I'm having trouble understanding the notion of uniform continuity, the definition states as follows: Let $f: D\to\mathbb{R}$, $f$ is uniformly continous in $X\subset D$ if: $$\forall\varepsilon >0, \exists\delta >0:\left ( \forall x_1, x_2\in X, |x_1 - x_2|<\delta\Rightarrow |f(x_1)-f(x_2)|<\varepsilon\right ) $$
In other words, if a function is uniformly continous in $X$ then it is continous in $X$, but the contrary might not always be true.
As an example, consider $f(x) = x^2$. Fix $\varepsilon =1$, then we can consider $$x_1 =\frac{1}{\delta}, x_2 = \frac{1}{\delta} + \frac{\delta}{2}\Rightarrow |x_1-x_2 |= \frac{\delta}{2}<\delta\Rightarrow |x^2_1 - x^2_2| > 1 $$
But now Cantor's theorem on uniform continuity states that if $f$ is continous in a closed interval $[a,b]$, then it is also uniformly continous in $[a,b]$.
Did we not just provide an example of a closed interval $[\frac{1}{\delta}, \frac{1}{\delta}+\frac{\delta}{2}]$ where uniform continuity is not satisfied?

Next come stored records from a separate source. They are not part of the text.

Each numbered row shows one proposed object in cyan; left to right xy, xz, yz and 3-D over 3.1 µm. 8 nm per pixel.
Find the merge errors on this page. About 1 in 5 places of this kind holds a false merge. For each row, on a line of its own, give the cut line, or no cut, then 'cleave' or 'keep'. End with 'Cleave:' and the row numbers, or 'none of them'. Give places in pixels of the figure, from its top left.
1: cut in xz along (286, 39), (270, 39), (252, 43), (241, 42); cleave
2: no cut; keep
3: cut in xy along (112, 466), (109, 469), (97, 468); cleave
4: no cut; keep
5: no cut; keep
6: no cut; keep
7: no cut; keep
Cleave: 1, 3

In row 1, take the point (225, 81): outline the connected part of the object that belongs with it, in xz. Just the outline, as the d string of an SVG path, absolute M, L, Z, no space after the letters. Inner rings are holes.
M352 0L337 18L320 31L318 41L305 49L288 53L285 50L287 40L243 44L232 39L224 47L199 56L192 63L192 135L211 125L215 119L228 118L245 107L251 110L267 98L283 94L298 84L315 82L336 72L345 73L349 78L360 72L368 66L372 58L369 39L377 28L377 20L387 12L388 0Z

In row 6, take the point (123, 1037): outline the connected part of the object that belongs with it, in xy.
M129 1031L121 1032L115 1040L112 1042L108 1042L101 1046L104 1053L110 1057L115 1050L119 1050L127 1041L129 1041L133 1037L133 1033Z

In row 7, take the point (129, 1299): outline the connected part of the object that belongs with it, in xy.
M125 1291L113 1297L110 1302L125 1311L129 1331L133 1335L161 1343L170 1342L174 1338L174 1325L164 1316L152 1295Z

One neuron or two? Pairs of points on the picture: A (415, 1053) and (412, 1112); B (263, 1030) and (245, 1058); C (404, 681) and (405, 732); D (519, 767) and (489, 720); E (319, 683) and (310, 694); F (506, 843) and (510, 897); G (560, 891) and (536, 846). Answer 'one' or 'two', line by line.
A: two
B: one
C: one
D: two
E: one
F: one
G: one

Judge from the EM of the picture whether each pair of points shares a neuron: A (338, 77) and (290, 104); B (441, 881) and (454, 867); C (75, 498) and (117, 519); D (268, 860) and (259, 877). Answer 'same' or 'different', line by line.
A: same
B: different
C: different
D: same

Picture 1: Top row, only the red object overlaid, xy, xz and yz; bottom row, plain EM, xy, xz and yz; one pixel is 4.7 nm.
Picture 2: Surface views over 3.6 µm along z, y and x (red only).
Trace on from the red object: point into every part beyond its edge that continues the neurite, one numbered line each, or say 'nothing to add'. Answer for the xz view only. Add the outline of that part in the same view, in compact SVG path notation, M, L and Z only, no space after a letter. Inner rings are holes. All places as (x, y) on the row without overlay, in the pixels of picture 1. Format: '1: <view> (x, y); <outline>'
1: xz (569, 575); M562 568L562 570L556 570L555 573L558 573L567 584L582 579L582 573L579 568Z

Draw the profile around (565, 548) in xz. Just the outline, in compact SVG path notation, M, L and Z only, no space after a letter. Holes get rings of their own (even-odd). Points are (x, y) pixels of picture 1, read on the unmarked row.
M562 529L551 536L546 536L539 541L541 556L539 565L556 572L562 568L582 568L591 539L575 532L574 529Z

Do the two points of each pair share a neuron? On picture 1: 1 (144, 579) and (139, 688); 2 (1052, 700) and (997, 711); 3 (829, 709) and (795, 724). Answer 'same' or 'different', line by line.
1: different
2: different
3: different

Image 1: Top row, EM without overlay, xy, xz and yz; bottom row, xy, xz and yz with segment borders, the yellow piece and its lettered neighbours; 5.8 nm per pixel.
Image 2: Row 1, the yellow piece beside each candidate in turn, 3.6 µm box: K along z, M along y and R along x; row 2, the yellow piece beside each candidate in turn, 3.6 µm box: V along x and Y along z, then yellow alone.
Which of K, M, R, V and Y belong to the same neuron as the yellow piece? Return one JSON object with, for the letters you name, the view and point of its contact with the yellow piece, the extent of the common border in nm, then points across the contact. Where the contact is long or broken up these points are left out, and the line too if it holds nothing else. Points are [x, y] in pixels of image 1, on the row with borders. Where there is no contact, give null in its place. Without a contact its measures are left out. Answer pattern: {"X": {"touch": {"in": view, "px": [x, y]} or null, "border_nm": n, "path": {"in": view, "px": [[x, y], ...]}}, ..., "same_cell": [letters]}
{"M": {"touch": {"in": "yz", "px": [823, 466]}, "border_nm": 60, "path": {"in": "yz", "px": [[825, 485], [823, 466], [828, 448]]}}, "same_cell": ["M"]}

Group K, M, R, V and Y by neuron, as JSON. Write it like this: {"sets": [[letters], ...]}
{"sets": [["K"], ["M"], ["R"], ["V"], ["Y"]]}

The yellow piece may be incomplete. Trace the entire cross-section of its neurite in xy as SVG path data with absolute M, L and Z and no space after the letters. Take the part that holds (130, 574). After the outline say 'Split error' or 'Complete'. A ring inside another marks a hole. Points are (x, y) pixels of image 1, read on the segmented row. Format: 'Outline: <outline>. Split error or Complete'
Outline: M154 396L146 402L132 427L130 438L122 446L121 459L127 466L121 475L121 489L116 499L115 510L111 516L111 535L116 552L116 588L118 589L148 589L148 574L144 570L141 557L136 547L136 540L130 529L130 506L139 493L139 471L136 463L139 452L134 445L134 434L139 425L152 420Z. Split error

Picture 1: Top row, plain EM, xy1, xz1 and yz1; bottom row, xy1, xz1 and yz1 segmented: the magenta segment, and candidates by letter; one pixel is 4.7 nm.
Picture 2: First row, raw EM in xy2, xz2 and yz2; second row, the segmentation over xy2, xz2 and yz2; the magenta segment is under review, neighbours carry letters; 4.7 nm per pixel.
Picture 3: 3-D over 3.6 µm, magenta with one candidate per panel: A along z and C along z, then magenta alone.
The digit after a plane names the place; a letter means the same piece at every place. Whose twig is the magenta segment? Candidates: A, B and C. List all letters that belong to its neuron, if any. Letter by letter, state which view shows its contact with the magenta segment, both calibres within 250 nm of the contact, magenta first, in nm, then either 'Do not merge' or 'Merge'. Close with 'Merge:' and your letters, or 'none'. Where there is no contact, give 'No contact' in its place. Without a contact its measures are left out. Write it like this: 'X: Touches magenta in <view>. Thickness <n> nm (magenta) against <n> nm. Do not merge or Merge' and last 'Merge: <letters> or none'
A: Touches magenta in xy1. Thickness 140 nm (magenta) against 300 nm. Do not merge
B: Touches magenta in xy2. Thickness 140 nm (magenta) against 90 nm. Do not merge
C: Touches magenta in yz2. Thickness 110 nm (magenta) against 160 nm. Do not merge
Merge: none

No, we didn't. This argument shows that $f$ is not uniformly continuous in all $\mathbb{R}$. See that, indeed, we are denying definition of uniformly continuous:
There is an $\epsilon>0$ (in this case $\epsilon=1$) such that for all $\delta>0$ there are $x,y\in\mathbb{R}$ satisfying $|x-y|<\delta$ and $|f(x)-f(y)|\ge\epsilon$ ($x=1/\delta$ and $y=1/δ+δ/2$ on this case).